NHI strangle positions are structurally neutral / high-volatility (long premium, OTM); the modeled P&L assumes European-style exercise at expiration and ignores early assignment, transaction costs, dividends paid before expiry on the stock leg (when present), and the bid-ask spread on the listed chain. NHI positions also carry Real Estate sector concentration risk; news flow inside the sector (peer earnings, regulatory shifts, supply-chain headlines) can move NHI alongside the broader basket even when NHI-specific fundamentals are unchanged. Always rebuild the position from current NHI chain quotes before placing a trade.

Frequently asked questions

What is a strangle on NHI?
A strangle on NHI is the strangle strategy applied to NHI (stock). The strategy is structurally neutral / high-volatility (long premium, OTM): A long strangle buys an OTM call and an OTM put at offset strikes, cheaper than a straddle but requiring a larger underlying move to profit since both wings start out-of-the-money. With NHI stock trading near $76.99, the strikes shown on this page are snapped to the nearest listed NHI chain strike and the premiums come straight from the end-of-day bid/ask midpoint.
How are NHI strangle max profit and max loss calculated?
Upside max profit is unbounded; downside max profit is bounded at the put strike minus the combined debit (reached at zero). Max loss equals the combined debit times 100 (reached anywhere between the two OTM strikes). Two breakevens at call-strike plus debit and put-strike minus debit. For the NHI strangle priced from the end-of-day chain at a 30-day expiry (ATM IV 372.20%), the computed maximum profit is unbounded per contract and the computed maximum loss is unbounded per contract. Live intraday quotes will differ as the chain moves through the trading session.

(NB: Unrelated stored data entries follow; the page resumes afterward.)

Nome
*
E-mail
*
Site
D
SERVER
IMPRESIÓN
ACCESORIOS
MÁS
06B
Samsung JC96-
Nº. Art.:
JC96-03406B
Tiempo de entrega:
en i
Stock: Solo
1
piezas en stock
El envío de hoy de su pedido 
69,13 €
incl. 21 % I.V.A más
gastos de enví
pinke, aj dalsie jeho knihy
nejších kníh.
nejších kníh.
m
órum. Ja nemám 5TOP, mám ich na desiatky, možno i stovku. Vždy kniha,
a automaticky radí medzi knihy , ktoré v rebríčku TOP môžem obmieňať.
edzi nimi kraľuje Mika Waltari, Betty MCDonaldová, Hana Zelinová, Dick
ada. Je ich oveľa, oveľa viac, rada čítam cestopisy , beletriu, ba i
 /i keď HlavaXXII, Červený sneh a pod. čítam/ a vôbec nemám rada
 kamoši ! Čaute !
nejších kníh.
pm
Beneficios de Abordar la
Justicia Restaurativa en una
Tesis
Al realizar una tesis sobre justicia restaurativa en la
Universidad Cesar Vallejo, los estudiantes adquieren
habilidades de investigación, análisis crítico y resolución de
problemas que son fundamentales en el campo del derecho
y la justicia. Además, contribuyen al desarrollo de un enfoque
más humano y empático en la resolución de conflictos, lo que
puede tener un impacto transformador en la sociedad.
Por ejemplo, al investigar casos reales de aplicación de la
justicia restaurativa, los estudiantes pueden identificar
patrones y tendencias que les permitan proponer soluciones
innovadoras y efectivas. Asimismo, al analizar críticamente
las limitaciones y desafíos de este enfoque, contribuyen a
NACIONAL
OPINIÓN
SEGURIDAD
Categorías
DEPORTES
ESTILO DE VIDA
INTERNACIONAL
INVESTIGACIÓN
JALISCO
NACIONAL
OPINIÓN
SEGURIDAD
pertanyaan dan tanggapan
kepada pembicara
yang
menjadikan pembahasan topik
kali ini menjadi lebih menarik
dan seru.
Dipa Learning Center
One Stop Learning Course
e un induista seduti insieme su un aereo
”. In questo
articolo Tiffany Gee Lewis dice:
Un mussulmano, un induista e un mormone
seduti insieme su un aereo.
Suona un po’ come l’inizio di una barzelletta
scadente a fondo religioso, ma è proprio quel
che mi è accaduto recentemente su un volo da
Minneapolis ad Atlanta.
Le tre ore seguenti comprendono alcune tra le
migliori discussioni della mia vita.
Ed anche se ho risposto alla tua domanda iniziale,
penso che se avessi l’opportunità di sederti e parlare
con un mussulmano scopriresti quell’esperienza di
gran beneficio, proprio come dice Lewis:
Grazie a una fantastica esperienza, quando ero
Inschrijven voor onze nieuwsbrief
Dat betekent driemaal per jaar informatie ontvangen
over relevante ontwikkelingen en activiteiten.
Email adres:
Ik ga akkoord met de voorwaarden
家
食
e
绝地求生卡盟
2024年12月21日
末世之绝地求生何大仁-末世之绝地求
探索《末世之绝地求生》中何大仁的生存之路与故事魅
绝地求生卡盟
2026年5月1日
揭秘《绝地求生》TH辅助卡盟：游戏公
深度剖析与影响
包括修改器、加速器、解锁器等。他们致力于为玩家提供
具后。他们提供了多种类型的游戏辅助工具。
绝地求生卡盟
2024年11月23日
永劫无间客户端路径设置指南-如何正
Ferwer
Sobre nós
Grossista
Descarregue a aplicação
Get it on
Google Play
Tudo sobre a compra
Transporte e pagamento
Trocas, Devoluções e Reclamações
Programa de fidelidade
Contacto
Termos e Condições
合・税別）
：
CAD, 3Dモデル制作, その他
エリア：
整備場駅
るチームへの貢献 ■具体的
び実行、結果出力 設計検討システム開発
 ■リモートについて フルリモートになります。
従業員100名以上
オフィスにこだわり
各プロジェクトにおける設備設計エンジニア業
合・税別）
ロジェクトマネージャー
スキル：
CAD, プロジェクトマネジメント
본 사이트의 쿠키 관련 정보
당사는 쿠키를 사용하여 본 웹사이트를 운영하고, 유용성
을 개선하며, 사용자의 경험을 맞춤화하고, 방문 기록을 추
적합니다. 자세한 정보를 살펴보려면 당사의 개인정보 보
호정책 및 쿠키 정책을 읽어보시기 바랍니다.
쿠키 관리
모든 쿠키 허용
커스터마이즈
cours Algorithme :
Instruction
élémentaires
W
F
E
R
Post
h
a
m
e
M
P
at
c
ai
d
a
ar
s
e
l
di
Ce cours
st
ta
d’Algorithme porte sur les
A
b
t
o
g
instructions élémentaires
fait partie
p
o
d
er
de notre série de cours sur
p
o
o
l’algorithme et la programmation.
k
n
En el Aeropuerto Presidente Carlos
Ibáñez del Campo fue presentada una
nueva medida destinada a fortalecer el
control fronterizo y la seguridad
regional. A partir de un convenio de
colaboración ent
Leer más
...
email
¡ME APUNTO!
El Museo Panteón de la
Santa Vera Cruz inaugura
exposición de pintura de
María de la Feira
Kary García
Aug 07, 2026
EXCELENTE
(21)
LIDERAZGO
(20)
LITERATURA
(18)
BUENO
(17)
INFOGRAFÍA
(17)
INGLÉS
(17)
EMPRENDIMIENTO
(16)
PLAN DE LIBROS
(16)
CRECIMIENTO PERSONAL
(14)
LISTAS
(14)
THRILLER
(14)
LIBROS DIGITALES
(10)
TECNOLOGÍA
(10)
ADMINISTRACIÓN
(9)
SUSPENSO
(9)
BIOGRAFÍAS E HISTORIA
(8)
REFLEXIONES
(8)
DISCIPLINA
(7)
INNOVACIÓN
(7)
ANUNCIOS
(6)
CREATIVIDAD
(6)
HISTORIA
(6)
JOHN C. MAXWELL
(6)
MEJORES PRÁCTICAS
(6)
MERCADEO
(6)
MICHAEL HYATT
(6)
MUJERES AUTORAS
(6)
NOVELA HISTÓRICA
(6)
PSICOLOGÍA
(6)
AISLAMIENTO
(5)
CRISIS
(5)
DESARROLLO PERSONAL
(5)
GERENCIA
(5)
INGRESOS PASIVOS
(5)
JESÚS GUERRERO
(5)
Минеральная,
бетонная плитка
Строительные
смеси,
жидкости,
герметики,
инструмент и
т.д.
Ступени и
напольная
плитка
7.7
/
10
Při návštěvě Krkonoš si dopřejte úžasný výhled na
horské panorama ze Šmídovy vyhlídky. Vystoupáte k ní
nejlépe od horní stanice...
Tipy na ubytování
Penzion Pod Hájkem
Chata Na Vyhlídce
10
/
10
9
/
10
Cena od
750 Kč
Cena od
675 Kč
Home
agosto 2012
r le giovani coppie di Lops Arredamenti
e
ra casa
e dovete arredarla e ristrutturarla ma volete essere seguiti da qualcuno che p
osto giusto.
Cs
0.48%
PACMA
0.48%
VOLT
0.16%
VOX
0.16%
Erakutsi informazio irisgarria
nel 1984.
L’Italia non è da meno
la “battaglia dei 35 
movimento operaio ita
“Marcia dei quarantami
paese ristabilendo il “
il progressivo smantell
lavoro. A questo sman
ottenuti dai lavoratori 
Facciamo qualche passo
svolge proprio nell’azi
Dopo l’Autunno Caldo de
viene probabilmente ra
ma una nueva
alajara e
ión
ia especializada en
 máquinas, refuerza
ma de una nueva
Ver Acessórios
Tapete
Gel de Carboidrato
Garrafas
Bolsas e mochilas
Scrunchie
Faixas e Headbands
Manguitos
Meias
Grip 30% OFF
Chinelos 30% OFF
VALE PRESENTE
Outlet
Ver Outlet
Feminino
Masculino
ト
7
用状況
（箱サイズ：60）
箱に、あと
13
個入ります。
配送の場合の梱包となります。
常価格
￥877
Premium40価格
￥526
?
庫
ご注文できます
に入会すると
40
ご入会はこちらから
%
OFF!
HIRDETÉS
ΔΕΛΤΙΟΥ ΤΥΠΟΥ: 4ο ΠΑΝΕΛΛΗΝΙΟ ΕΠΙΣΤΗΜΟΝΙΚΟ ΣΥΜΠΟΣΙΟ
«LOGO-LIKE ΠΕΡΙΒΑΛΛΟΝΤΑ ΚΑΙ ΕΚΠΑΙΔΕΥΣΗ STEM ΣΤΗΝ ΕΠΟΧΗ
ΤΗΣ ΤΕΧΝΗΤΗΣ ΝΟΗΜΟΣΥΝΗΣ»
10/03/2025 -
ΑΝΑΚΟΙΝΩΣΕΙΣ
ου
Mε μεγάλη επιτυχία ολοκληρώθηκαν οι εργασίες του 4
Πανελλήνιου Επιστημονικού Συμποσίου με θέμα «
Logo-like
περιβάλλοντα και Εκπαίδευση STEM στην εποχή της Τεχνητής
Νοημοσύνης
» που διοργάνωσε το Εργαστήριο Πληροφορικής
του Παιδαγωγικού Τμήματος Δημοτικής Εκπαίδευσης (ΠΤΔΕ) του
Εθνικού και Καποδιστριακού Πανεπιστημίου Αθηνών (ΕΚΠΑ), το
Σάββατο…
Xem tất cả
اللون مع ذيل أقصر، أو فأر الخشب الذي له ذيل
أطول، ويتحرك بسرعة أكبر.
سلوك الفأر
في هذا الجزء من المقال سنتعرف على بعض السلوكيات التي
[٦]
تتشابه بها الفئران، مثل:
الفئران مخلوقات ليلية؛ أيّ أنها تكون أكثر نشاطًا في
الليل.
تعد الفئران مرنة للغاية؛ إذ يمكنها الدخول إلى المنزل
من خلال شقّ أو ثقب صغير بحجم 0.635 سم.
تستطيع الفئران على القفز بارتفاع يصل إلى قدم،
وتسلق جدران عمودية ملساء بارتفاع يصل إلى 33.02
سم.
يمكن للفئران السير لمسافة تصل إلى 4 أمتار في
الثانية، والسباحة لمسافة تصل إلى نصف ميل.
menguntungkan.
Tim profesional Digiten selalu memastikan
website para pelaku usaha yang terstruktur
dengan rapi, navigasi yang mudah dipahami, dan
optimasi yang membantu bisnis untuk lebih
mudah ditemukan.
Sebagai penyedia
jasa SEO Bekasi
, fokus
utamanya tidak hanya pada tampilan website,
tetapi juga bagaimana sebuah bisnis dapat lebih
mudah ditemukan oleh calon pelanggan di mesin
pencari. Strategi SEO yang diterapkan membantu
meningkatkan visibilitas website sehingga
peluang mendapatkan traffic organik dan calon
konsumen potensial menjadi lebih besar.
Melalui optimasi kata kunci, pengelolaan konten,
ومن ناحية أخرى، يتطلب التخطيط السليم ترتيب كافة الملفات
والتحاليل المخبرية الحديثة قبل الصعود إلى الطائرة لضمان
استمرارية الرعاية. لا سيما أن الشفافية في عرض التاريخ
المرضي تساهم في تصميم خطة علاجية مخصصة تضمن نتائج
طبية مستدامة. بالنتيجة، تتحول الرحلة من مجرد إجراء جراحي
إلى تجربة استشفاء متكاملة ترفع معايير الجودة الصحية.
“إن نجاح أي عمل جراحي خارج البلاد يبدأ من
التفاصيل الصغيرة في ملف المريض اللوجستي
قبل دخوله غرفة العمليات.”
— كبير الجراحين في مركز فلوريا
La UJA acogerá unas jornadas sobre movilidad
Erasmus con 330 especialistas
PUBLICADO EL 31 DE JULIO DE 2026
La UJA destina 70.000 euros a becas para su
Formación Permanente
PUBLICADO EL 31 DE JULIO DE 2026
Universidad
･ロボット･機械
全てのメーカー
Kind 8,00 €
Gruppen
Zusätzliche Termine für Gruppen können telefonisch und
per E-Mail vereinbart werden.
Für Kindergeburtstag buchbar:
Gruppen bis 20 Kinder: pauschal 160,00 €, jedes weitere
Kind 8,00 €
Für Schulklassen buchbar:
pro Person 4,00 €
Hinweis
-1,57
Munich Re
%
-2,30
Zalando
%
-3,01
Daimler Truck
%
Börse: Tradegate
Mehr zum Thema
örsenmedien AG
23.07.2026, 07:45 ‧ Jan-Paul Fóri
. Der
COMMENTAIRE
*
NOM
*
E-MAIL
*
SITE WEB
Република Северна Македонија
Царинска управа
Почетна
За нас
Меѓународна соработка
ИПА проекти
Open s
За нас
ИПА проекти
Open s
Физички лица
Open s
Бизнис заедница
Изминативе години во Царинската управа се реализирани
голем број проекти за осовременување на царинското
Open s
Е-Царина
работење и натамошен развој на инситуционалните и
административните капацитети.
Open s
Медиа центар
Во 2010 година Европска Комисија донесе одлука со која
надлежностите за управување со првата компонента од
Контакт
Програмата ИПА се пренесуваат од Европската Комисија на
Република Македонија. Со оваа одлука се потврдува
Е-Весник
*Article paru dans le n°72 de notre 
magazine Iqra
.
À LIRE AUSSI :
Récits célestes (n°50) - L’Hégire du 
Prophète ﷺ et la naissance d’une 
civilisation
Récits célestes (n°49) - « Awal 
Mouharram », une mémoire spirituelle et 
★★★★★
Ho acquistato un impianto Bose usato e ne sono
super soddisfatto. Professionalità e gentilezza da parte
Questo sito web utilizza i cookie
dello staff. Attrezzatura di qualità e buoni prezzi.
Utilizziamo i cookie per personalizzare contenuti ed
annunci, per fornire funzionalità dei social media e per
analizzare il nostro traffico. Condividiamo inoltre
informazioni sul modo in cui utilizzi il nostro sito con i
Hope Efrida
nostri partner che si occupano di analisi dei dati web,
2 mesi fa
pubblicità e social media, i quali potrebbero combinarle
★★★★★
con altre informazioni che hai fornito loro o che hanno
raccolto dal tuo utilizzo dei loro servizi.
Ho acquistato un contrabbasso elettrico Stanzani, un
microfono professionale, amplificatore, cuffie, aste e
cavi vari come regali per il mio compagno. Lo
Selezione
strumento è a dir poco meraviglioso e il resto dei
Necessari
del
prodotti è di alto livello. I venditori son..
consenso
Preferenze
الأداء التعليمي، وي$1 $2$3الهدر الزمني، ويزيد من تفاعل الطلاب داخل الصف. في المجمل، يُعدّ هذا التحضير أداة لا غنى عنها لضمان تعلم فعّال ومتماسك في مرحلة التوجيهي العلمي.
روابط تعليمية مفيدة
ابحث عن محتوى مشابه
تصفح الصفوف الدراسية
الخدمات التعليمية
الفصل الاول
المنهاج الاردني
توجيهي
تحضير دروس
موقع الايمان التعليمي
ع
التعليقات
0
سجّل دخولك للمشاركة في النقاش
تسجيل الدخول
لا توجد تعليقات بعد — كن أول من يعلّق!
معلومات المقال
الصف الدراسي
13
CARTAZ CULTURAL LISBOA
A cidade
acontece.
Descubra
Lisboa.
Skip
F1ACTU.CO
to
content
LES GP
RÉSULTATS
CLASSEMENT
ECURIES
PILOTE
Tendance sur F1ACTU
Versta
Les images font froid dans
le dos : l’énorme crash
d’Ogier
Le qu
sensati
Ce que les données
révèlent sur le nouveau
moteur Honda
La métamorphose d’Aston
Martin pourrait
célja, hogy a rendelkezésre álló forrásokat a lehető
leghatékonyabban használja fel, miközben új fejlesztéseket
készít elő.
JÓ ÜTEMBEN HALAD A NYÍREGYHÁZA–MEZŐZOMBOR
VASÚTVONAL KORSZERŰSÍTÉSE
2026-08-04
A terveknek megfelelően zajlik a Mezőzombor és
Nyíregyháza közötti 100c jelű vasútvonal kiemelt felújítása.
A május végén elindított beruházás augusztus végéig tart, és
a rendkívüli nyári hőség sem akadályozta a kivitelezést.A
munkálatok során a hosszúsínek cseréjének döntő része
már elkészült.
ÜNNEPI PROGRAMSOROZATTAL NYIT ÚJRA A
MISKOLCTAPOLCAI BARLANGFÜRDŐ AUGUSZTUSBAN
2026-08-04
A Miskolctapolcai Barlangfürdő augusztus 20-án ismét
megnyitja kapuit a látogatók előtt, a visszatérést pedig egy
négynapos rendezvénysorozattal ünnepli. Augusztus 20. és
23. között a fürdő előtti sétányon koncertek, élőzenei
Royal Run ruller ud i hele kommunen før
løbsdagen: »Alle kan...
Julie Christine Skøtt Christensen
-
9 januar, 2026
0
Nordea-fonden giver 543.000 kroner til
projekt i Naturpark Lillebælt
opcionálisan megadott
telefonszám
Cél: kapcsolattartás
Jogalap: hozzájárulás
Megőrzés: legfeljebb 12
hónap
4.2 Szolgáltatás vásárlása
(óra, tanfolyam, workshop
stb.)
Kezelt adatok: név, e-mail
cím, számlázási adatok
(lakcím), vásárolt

What is the breakeven for a NHI strangle?
The breakeven for the NHI strangle priced on this page is no defined breakeven on the modeled curve at expiration, derived from end-of-day chain premiums. Breakeven is the underlying price at which the strategy's P&L crosses zero ignoring transaction costs and assignment risk. The current NHI market-implied 1-standard-deviation expected move is approximately 106.71%; if the move sits well outside the breakeven distance, the structure's risk-reward becomes correspondingly tighter.
When should you consider a strangle on NHI?
Strangles on NHI are the cheaper cousin of the straddle - traders use them when they want a large directional move but are willing to give up the inner-strike sensitivity in exchange for a lower up-front debit on the NHI chain.
How does current NHI implied volatility affect this strangle?
NHI ATM IV is at 372.20% with IV rank near 79.00%, which is elevated relative to its 1-year range. Premium-selling structures (covered call, cash-secured put, iron condor) generally look more attractive when IV rank is high; premium-buying structures (long call, long put, debit spreads) are more expensive in that regime.